Saved entries
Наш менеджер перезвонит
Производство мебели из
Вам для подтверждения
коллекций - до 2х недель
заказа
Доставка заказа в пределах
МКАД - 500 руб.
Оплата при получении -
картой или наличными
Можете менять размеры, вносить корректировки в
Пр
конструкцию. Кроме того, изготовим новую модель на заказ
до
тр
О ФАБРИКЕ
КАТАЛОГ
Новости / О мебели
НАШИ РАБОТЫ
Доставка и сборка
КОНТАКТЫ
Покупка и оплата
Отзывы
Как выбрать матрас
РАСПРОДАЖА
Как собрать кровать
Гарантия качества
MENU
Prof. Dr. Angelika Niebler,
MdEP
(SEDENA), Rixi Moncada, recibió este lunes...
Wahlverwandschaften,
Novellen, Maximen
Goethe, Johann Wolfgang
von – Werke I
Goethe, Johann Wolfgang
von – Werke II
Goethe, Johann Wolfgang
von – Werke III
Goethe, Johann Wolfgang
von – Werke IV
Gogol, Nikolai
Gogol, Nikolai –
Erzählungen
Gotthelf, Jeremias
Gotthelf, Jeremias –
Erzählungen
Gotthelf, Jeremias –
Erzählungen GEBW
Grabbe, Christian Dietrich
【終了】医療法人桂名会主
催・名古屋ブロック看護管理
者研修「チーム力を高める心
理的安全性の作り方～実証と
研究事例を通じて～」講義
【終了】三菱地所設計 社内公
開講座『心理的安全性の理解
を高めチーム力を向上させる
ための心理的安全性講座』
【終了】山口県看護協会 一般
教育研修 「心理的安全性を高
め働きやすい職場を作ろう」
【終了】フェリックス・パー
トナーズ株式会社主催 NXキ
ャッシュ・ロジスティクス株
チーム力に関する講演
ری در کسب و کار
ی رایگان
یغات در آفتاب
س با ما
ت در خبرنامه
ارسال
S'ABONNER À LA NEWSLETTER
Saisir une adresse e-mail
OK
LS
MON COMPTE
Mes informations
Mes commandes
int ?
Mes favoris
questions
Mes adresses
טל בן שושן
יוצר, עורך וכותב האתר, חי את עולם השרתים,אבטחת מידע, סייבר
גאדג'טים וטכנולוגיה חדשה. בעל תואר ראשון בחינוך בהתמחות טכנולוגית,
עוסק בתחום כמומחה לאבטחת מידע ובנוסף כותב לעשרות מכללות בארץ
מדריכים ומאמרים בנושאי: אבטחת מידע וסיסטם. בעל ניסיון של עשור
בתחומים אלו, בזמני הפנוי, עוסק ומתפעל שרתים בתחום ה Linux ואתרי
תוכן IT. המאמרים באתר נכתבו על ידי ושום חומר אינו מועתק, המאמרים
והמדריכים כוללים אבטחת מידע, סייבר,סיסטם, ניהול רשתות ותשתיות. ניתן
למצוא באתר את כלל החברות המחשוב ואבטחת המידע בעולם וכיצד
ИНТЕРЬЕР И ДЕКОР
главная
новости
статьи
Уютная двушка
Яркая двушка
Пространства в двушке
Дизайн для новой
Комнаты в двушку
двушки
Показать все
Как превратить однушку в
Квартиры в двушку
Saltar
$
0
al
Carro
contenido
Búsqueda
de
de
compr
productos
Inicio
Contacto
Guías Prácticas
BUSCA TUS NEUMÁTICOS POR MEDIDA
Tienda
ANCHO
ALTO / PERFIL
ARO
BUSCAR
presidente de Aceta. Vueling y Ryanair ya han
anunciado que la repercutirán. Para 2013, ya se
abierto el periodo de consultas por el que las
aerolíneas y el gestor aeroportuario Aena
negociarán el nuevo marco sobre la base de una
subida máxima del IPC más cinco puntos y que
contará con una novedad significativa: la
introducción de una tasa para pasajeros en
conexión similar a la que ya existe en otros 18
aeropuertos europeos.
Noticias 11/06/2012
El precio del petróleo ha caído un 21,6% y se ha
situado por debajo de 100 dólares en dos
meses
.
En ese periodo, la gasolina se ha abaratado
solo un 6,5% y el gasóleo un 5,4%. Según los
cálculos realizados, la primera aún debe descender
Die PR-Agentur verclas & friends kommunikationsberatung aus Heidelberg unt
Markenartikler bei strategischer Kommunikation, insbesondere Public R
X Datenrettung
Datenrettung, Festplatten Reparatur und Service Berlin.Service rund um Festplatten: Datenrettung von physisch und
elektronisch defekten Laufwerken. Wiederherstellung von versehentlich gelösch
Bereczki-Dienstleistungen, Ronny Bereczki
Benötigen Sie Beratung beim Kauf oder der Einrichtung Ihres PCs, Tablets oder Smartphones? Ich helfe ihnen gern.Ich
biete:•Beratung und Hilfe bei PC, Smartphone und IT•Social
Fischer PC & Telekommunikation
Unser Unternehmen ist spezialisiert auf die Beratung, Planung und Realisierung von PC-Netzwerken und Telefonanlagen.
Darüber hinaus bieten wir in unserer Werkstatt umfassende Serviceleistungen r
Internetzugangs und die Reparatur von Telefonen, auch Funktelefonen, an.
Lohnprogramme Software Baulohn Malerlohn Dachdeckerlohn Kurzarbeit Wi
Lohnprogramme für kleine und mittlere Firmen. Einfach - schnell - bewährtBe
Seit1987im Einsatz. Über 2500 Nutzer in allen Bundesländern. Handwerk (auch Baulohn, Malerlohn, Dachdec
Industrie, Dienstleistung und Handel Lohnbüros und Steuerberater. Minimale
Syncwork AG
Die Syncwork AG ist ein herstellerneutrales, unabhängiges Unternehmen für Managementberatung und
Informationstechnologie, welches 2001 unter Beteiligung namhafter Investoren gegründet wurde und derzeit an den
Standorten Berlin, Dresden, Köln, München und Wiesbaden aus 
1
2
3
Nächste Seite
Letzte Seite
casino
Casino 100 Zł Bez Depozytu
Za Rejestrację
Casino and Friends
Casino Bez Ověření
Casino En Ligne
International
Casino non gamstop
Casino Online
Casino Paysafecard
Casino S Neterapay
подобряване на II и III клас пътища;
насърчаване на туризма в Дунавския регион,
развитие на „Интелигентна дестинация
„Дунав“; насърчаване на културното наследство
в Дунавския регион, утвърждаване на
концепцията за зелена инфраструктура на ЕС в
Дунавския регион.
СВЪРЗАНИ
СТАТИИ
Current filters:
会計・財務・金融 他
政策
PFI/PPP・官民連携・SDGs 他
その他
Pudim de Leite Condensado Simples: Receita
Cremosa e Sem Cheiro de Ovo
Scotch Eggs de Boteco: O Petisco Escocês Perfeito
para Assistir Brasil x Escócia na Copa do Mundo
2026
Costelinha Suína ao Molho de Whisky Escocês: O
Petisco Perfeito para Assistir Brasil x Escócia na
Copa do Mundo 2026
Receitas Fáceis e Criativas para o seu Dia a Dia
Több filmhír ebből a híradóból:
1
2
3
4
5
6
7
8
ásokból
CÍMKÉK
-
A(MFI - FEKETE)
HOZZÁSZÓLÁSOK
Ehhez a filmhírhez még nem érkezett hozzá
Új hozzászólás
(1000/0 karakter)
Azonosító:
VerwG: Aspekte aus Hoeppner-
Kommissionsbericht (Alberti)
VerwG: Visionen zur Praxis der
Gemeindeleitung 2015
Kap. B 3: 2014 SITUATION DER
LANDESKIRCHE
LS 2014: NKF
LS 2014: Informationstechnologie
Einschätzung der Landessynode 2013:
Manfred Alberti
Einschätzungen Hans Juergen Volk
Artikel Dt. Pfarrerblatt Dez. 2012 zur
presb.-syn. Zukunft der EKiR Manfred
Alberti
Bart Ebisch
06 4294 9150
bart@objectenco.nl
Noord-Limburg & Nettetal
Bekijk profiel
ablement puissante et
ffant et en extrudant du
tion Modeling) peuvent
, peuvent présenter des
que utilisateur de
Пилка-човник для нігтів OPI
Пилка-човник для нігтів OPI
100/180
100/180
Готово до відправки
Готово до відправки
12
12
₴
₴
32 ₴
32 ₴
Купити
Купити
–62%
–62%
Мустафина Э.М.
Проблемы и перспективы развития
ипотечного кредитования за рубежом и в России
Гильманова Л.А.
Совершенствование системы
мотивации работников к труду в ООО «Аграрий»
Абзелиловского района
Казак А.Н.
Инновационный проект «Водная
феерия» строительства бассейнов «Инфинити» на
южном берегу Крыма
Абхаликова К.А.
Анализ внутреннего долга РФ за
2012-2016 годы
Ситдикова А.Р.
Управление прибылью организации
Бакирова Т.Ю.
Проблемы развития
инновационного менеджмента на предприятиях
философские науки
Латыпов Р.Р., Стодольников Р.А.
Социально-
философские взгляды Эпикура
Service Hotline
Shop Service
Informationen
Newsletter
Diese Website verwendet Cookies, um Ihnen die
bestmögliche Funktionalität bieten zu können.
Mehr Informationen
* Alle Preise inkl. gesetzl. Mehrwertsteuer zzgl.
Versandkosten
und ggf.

What you are asked to do
Starting at the line above that holds "Gemeindeleitung 2015" and ending at the line that holds "Проблемы и перспективы развития", transcribe each line exactly and include no other lines.

Solution below
Gemeindeleitung 2015
Kap. B 3: 2014 SITUATION DER
LANDESKIRCHE
LS 2014: NKF
LS 2014: Informationstechnologie
Einschätzung der Landessynode 2013:
Manfred Alberti
Einschätzungen Hans Juergen Volk
Artikel Dt. Pfarrerblatt Dez. 2012 zur
presb.-syn. Zukunft der EKiR Manfred
Alberti
Bart Ebisch
06 4294 9150
bart@objectenco.nl
Noord-Limburg & Nettetal
Bekijk profiel
ablement puissante et
ffant et en extrudant du
tion Modeling) peuvent
, peuvent présenter des
que utilisateur de
Пилка-човник для нігтів OPI
Пилка-човник для нігтів OPI
100/180
100/180
Готово до відправки
Готово до відправки
12
12
₴
₴
32 ₴
32 ₴
Купити
Купити
–62%
–62%
Мустафина Э.М.
Проблемы и перспективы развития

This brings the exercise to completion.